You guys. I hate to be THAT person, but can it be 2017 already?! I’m not complaining about 2016 whatsoever. 2016 was f*cking awesome. But Halloween, then Thanksgiving, then Christmas and now New Year’s. It’s just a lot to plan for. I feel like I can’t get ahead because there is always some sort of holiday to plan for, grocery shop for, go to the mall for, think for. Like New Year’s. I just don’t want to have to think about what we are doing for New Year’s. It’s too much pressure! So maybe I should just make this cupcakes and call it good. Sound good? Cool. Doing it.
PS – sugar, alcohol, dairy and edible sprinkles are all not strict paleo. Yes, I know that. And yes, I know I’m bending the rules like a mother effer, but sometimes you just gotta do it and celebrate the good things in life. If you don’t want to do that, then don’t make these. Make something else and stop getting your panties in a twist!
So I need your advice. I recently had a lovely reader/listener recommend doing a podcast about my favorite things. Which I LOVE. Because I love sharing sh*t that I’m obsessed with. So I’m going to be talking about my favorite kitchen gadgets/appliances, favorite brands, favorite food, favorite products. Whatever I’m loving right now, I’ll be talking about it on there! But I wanted to know if you guys had any sort of questions or things you would like me to talk about on that episode because I’ll recording it tomorrow! Sorry to be so last minute but you guys always have THE BEST questions!
Have you made your New Year’s resolutions yet or are you an adult and don’t do that anymore? I told my CrossFit class last night that their NYE resolution should be to not eat fast food anymore, because they need to start adulting. No one laughed. Everyone was offended. Even though it was a joke, I still think it’s a good resolution and hold true to my statement! Fast food is stupid. These cupcakes aren’t, though. Let’s just be clear here.
As I get older, my resolutions change. When I was younger, they were all around weight loss and working out and eating better, but then I never followed through with them after the first 2 weeks in January. Luckily, I’ve stuck with that type of resolution for over 7 years now so usually I just create some goals that have to do with work and play. For work, I want to create more cooking videos like the one I did here recently. I’m hoping to get one done every 2 weeks or so! Then I want to add more to my travel and decor tab on my website! Which is perfect since I have 3, maybe 4, trips lined up to share with you guys! Which is honestly play, as well. And that’s my other goal, to go on more trips! No point in saying no at this point in my life! So main goal: to always say yes!
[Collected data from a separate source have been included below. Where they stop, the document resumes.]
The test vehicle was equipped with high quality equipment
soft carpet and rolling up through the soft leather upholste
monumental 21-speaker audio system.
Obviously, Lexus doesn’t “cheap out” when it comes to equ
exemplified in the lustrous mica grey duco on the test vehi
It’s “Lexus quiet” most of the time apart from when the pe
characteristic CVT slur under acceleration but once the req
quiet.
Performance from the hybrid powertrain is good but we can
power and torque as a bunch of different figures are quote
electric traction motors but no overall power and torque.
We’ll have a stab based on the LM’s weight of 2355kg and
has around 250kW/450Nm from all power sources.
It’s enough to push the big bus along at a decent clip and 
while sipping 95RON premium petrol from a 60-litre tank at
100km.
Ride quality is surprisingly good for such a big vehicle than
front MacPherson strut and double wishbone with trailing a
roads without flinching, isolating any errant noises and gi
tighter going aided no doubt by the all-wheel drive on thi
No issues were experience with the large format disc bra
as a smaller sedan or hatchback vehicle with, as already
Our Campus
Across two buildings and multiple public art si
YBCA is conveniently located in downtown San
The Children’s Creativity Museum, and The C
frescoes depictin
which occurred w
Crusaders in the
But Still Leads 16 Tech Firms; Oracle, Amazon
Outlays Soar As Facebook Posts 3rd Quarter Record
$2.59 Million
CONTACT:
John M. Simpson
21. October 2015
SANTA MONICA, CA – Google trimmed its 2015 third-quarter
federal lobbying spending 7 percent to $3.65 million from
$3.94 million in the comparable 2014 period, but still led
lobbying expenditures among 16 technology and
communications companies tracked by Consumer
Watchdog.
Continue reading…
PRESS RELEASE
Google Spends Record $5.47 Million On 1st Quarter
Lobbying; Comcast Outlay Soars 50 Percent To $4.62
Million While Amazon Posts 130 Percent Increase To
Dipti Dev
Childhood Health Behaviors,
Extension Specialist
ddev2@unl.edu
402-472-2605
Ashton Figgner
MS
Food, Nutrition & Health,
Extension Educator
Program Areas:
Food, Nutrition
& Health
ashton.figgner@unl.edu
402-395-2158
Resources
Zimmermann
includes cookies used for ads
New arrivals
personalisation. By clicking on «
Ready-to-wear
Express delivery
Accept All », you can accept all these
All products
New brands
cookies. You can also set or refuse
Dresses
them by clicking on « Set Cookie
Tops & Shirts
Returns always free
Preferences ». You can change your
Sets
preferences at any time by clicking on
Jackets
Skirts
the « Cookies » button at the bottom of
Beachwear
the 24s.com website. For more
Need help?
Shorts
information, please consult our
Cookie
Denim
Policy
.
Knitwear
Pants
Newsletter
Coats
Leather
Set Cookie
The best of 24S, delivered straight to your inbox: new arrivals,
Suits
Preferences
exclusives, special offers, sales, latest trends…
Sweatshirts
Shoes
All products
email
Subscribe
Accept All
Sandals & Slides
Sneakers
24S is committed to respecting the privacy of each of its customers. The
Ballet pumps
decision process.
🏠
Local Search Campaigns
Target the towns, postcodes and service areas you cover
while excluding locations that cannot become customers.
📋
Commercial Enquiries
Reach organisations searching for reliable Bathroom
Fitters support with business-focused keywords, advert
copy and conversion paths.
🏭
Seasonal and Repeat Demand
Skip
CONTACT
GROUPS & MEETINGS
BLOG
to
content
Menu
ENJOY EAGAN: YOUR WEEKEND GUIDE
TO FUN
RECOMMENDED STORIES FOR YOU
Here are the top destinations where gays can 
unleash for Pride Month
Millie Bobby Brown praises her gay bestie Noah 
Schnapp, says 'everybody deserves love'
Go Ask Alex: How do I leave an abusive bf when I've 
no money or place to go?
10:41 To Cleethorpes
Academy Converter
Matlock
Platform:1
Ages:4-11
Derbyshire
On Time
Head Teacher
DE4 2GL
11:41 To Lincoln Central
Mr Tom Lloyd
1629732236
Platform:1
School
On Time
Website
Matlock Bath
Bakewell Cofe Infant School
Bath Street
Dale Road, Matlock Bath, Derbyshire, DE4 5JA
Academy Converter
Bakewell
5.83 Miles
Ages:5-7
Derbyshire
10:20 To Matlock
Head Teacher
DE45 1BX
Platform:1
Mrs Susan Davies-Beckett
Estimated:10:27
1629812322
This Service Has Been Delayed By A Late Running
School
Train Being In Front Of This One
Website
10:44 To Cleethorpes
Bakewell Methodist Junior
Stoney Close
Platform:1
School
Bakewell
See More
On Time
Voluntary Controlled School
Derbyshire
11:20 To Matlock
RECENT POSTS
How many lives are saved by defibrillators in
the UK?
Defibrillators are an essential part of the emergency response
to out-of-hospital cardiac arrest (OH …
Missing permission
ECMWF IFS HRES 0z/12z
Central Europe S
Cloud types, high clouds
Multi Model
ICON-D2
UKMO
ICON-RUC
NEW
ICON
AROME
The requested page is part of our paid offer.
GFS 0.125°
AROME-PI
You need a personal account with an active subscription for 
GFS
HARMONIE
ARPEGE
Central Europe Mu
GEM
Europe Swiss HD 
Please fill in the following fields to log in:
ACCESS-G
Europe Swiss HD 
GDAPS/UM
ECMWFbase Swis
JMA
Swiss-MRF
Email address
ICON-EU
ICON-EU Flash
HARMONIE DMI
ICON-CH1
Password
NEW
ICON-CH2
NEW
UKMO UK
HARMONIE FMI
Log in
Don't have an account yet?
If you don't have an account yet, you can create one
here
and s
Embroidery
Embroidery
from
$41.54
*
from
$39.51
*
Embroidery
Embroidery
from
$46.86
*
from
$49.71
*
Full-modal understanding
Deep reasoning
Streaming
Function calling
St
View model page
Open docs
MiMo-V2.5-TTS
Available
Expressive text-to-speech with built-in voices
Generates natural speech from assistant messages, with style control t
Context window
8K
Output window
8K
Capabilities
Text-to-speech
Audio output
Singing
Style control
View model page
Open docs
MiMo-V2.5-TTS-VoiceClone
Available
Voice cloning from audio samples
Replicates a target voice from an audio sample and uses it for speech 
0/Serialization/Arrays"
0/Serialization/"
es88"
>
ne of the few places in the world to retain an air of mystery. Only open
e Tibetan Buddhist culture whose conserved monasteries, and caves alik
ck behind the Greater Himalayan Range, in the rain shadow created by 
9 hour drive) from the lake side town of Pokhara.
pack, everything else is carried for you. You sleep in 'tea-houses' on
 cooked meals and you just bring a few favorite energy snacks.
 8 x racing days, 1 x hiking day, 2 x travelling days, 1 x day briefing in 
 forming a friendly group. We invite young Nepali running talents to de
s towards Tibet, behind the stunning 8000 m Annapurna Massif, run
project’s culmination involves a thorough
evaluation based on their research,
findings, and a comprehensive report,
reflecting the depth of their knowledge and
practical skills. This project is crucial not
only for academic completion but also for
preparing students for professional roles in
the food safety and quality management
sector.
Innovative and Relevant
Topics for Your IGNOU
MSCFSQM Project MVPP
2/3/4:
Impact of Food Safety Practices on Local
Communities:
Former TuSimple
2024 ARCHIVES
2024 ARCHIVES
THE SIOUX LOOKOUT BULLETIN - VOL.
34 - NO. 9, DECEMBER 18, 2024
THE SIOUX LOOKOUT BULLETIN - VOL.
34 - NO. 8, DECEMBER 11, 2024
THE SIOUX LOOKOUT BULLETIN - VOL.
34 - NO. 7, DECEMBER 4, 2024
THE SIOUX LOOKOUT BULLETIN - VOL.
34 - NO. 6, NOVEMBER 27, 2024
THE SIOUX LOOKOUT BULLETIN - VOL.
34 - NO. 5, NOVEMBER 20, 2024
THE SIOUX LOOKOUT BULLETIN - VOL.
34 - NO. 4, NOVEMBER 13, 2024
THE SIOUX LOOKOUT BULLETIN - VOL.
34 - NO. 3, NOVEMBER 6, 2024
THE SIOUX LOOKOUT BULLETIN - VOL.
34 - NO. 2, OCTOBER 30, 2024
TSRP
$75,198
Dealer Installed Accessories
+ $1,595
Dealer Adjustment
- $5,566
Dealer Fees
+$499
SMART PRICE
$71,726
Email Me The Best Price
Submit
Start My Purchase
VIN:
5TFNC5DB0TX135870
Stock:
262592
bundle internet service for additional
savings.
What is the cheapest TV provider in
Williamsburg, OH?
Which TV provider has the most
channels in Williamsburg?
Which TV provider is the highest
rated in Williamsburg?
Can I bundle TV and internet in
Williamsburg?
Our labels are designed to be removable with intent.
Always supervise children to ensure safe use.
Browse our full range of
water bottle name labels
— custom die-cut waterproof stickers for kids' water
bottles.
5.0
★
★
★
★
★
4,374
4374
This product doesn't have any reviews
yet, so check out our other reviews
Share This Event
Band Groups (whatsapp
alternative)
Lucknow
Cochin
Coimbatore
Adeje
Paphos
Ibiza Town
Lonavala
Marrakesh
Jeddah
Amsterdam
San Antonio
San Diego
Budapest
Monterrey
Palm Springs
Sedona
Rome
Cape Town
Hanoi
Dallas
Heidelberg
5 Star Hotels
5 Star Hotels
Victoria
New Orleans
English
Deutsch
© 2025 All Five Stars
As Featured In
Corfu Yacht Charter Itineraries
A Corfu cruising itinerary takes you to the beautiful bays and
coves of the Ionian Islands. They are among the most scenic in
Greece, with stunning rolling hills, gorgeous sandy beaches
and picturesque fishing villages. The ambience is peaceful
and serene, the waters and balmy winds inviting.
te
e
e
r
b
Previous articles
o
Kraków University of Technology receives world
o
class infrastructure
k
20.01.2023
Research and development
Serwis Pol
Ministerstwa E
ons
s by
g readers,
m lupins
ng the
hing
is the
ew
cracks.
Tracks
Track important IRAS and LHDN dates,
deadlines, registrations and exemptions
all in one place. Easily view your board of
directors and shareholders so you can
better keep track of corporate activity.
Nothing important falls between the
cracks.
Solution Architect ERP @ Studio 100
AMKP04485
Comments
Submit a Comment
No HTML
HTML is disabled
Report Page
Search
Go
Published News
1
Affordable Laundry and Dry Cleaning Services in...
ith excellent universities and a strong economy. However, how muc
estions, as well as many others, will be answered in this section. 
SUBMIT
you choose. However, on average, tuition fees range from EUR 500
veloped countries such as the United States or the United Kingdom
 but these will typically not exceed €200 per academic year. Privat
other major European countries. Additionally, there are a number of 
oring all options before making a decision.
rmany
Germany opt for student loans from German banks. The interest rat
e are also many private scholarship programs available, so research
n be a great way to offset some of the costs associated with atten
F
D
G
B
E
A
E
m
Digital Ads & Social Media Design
What goals or resolutions do you have for 2017?! Share yours below in the comment section!
- 2 cups almond flour
- ½ cup maple sugar (or coconut sugar - maple sugar just makes the color lighter)
- ¼ cup coconut flour
- ¼ cup tapioca flour
- ½ teaspoon baking soda
- ½ teaspoon baking powder
- pinch of salt
- 2 eggs, at room temperature
- ¼ cup ghee
- ⅓ cup champagne
- 1 teaspoon vanilla extract
- 1 cup (2 sticks) unsalted butter, softened
- 1 teaspoon vanilla extract
- 3 tablespoons champagne
- 1 cup organic powdered sugar, divided
- Preheat the oven to 350°F. Line a silicone muffin pan with 10-11 paper liners.
- In a large bowl, mix together the flours, maple sugar, baking soda and powder, and salt.
- In a medium bowl, whisk together the eggs, ghee, champagne and vanilla extract. Pour the wet ingredients into the dry ingredients and mix until well combined. Batter should be slightly thick.
- Use an ice cream scoop to scoop the batter into 10 or 11 lined muffin cups. Bake for 25 minutes or until a toothpick inserted in the middle of a cupcake comes out clean. Place cupcakes on a cooling rack to cool completely before frosting.
- Place the softened butter in a stand mixer fitted with the flat beater attachment. Whip on high speed until fluffy, scraping down the sides every minute or so, about 5 to 7 minutes—the longer, the better.
- Add the vanilla extract and champagne and beat for another 2 to 3 minutes, until fully combined.
- Turn the mixer off, add 2 tablespoons of the powdered sugar, and then turn on the mixer and process to combine. Repeat until all the powdered sugar has been added and the frosting is thoroughly whipped. Set aside.
- Place your favorite frosting tip in a bag and add the frosting. Frost each cupcake then top with edible sprinkles on top!